To be honest, when I started this book I immediately thought, "oh good, yet another romance novel that starts out with our female being a rape victim" and got annoyed. But then it turns out Peyton isn't a total sissy. Sure, she's unreasonable and she had a tendency to just run away from problems that are easily dealt with by communication and she practices a hard double standard with the lack of communication. She's all of those things. Then you have Reed who begins as a womanizer with commitment issues because of his father. Put them together and it's kind of an adorable relationship and story. 

The really great thing is that while Reed doesn't understand why Peyton is hesitant over intimacy, he respects it. He would always like a lot more and finds it hard to slow himself down and not ask for too much, but he respects whatever her reason is. And that will always be commendable. As their relationship develops, you see Peyton becoming more trusting of Reed and you can see the attachment between the two of them forming. A few bumps in the road (because of lack of communication) that put major strains on their relationship. Neither one of them handle it well, and I got a little worried about Reed making a pretty poor choice, but dammit- he rallied and I silently (oh, I'm kidding- I kicked my leg in the air and smacked my still asleep husband) cheered for him. And them. I was rooting for this couple the whole time.

I do feel like the story fell a little flat with Reed's father, I really hoped we'd get more meat out of that story line.

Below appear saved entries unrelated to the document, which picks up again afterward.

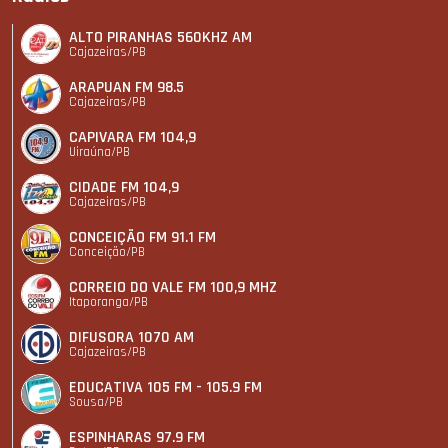
ALTO PIRANHAS 560KHZ AM
Cajazeiras/PB
ARAPUAN FM 98.5
Cajazeiras/PB
CAPIVARA FM 104,9
Uiraúna/PB
CIDADE FM 104,9
Cajazeiras/PB
CONCEIÇÃO FM 91.1 FM
Conceição/PB
CORREIO DO VALE FM 100,9 MHZ
Itaporanga/PB
DIFUSORA 1070 AM
Cajazeiras/PB
EDUCATIVA 105 FM - 105.9 FM
Sousa/PB
ESPINHARAS 97.9 FM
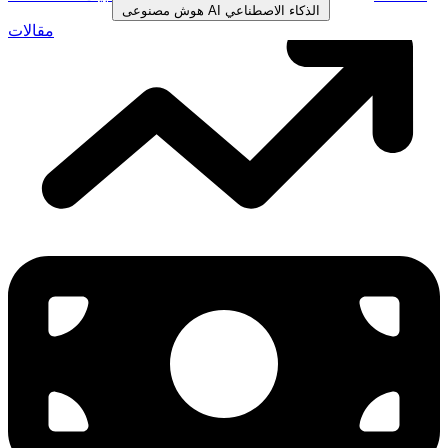
الذكاء الاصطناعي
AI
هوش مصنوعی
مقالات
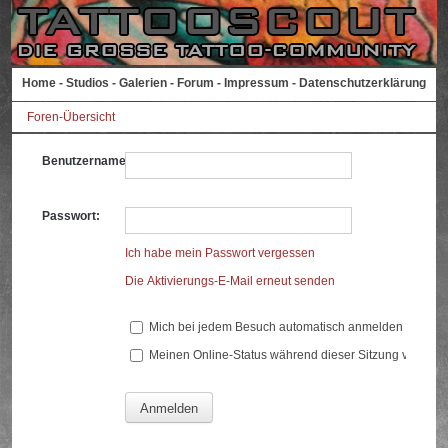
Home
-
Studios
-
Galerien
-
Forum
-
Impressum
-
Datenschutzerklärung
Foren-Übersicht
Benutzername:
Passwort:
Ich habe mein Passwort vergessen
Die Aktivierungs-E-Mail erneut senden
Mich bei jedem Besuch automatisch anmelden
Meinen Online-Status während dieser Sitzung verberg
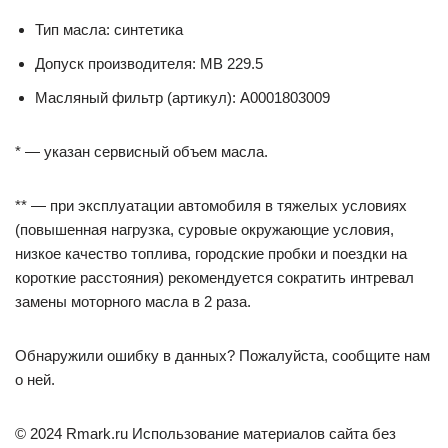
Тип масла: синтетика
Допуск производителя: MB 229.5
Масляный фильтр (артикул): A0001803009
* — указан сервисный объем масла.
** — при эксплуатации автомобиля в тяжелых условиях
(повышенная нагрузка, суровые окружающие условия,
низкое качество топлива, городские пробки и поездки на
короткие расстояния) рекомендуется сократить интревал
замены моторного масла в 2 раза.
Обнаружили ошибку в данных? Пожалуйста, сообщите нам
о ней.
© 2024 Rmark.ru Использование материалов сайта без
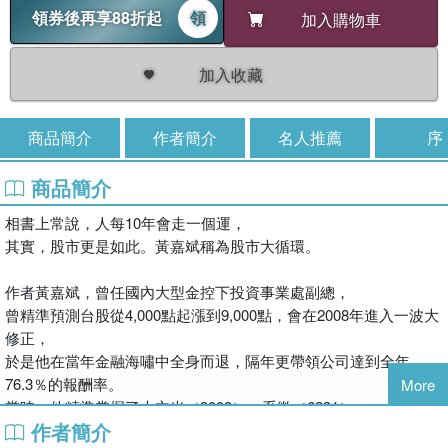
領券後再享88折起
領
加入購物車
加入收藏
商品簡介
作者簡介
名人推薦
序
商品簡介
相書上常說，人每10年會走一個運，
其實，股市更是如此。黃嘉斌稱為股市大循環。
作者黃嘉斌，曾任國內大型金控下投資事業處副總，
曾精準預測台股從4,000點起漲到9,000點，會在2008年進入一波大
修正，
於是他在當年金融海嘯中全身而退，隔年更帶領公司達到全年
76.3％的報酬率。
More
當時，他精準掌握了大立光（3008）、系微（6231）。
作者簡介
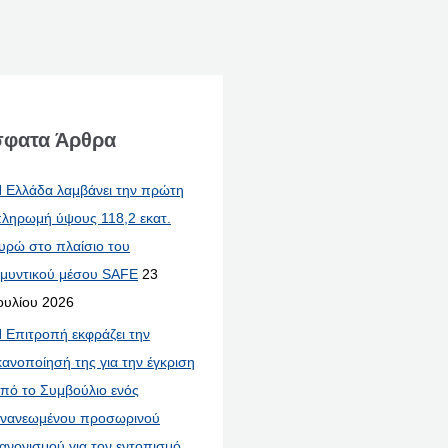
φατα Άρθρα
 Ελλάδα λαμβάνει την πρώτη
ληρωμή ύψους 118,2 εκατ.
υρώ στο πλαίσιο του
μυντικού μέσου SAFE
23
ουλίου 2026
 Επιτροπή εκφράζει την
κανοποίησή της για την έγκριση
πό το Συμβούλιο ενός
νανεωμένου προσωρινού
ανονισμού για τον εντοπισμό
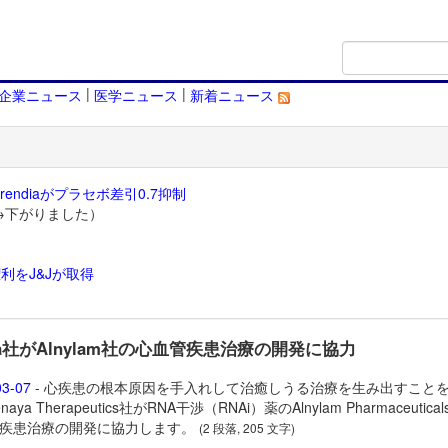
|
|
企業ニュース
医学ニュース
新着ニュース
endiaがプラセボ差引0.7抑制
→下がりました）
利をJ&Jが取得
）
aya社がAlnylam社の心血管疾患治療の開発に協力
03-07
- 心疾患の根本原因を手入れして治癒しうる治療を生み出すこと
aya Therapeutics社がRNA干渉（RNAi）薬のAlnylam Pharmaceutica
疾患治療の開発に協力します。
(2 段落, 205 文字)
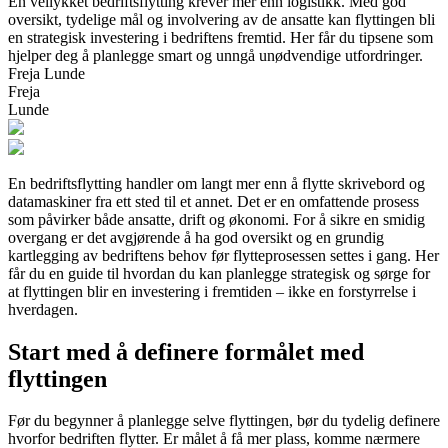
En vellykket bedriftsflytting krever mer enn logistikk. Med god
oversikt, tydelige mål og involvering av de ansatte kan flyttingen bli
en strategisk investering i bedriftens fremtid. Her får du tipsene som
hjelper deg å planlegge smart og unngå unødvendige utfordringer.
Freja Lunde
Freja
Lunde
En bedriftsflytting handler om langt mer enn å flytte skrivebord og
datamaskiner fra ett sted til et annet. Det er en omfattende prosess
som påvirker både ansatte, drift og økonomi. For å sikre en smidig
overgang er det avgjørende å ha god oversikt og en grundig
kartlegging av bedriftens behov før flytteprosessen settes i gang. Her
får du en guide til hvordan du kan planlegge strategisk og sørge for
at flyttingen blir en investering i fremtiden – ikke en forstyrrelse i
hverdagen.
Start med å definere formålet med
flyttingen
Før du begynner å planlegge selve flyttingen, bør du tydelig definere
hvorfor bedriften flytter. Er målet å få mer plass, komme nærmere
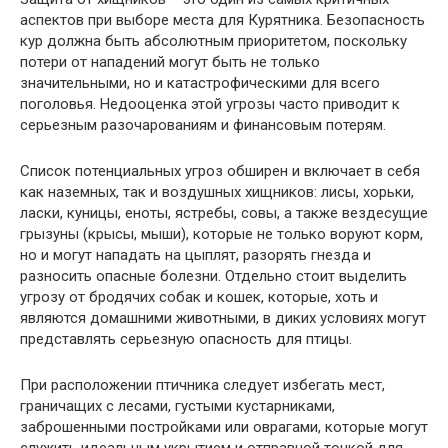
аспектов при выборе места для Курятника. Безопасность
кур должна быть абсолютным приоритетом, поскольку
потери от нападений могут быть не только
значительными, но и катастрофическими для всего
поголовья. Недооценка этой угрозы часто приводит к
серьезным разочарованиям и финансовым потерям.
Список потенциальных угроз обширен и включает в себя
как наземных, так и воздушных хищников: лисы, хорьки,
ласки, куницы, еноты, ястребы, совы, а также вездесущие
грызуны (крысы, мыши), которые не только воруют корм,
но и могут нападать на цыплят, разорять гнезда и
разносить опасные болезни. Отдельно стоит выделить
угрозу от бродячих собак и кошек, которые, хоть и
являются домашними животными, в диких условиях могут
представлять серьезную опасность для птицы.
При расположении птичника следует избегать мест,
граничащих с лесами, густыми кустарниками,
заброшенными постройками или оврагами, которые могут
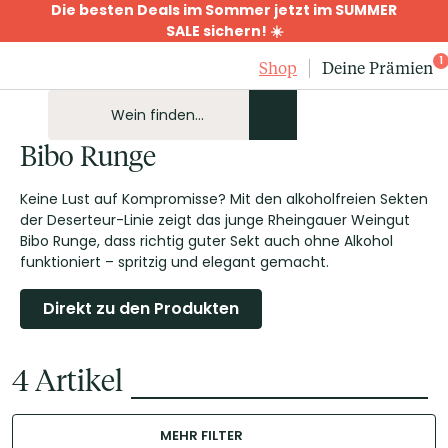
Die besten Deals im Sommer jetzt im SUMMER
SALE sichern! ☀️
1
Shop
Deine Prämien
Bibo Runge
Keine Lust auf Kompromisse? Mit den alkoholfreien Sekten
der Deserteur-Linie zeigt das junge Rheingauer Weingut
Bibo Runge, dass richtig guter Sekt auch ohne Alkohol
funktioniert – spritzig und elegant gemacht.
Direkt zu den Produkten
4
Artikel
MEHR FILTER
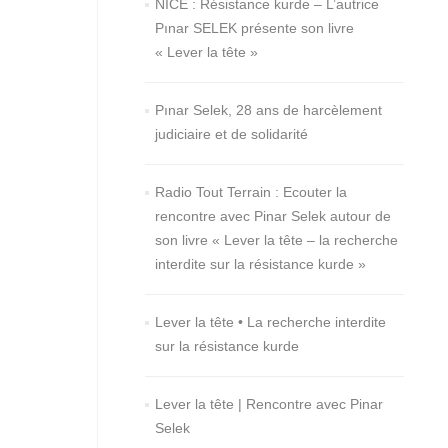
NICE : Résistance kurde – L’autrice
Pınar SELEK présente son livre
« Lever la tête »
Pınar Selek, 28 ans de harcèlement
judiciaire et de solidarité
Radio Tout Terrain : Ecouter la
rencontre avec Pinar Selek autour de
son livre « Lever la tête – la recherche
interdite sur la résistance kurde »
Lever la tête • La recherche interdite
sur la résistance kurde
Lever la tête | Rencontre avec Pinar
Selek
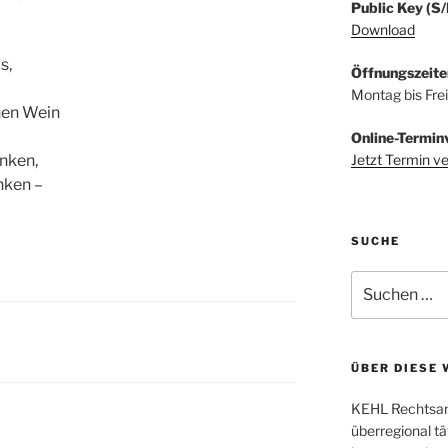
Public Key (S
Download
s,
Öffnungszeite
Montag bis Fre
chen Wein
Online-Termin
Jetzt Termin v
nken,
änken –
SUCHE
Suchen
nach:
ÜBER DIESE 
KEHL Rechtsanw
überregional tä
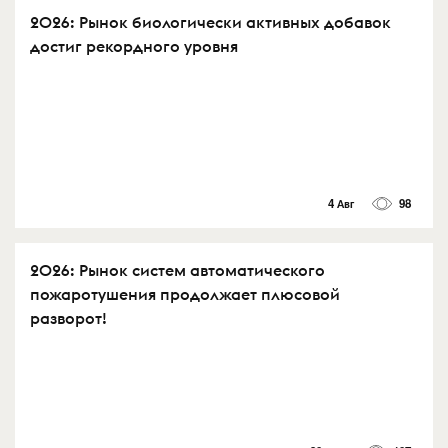
2026: Рынок биологически активных добавок
достиг рекордного уровня
4 Авг
98
2026: Рынок систем автоматического
пожаротушения продолжает плюсовой
разворот!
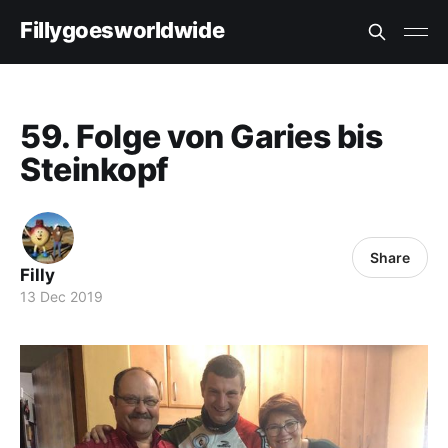
Fillygoesworldwide
59. Folge von Garies bis
Steinkopf
Share
Filly
13 Dec 2019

Aside from that? Great book. It keeps you hooked and you have all kinds of drama. You have Reed and Peyton trying to date without having sex or being intimate, you have Heather (the crazy ex who doesn't understand Reed is in love, mostly because he doesn't understand it yet), we have Peyton reeling from tragedy as well as rape aftermath, and then we have Reed trying to figure it all out.

The ending? Perfect. I loved it. I loved how the story ended and I loved the epilogue. I so love an epilogue, especially a good one that gives readers a little bit extra you didn't know you wanted so much.

Overall? I would give it 4/5 stars. It's a great book, not too long, and it's entertaining enough to keep you going and wondering what is going to happen with these two as well as all of the secondary characters. I finished it in a day easily.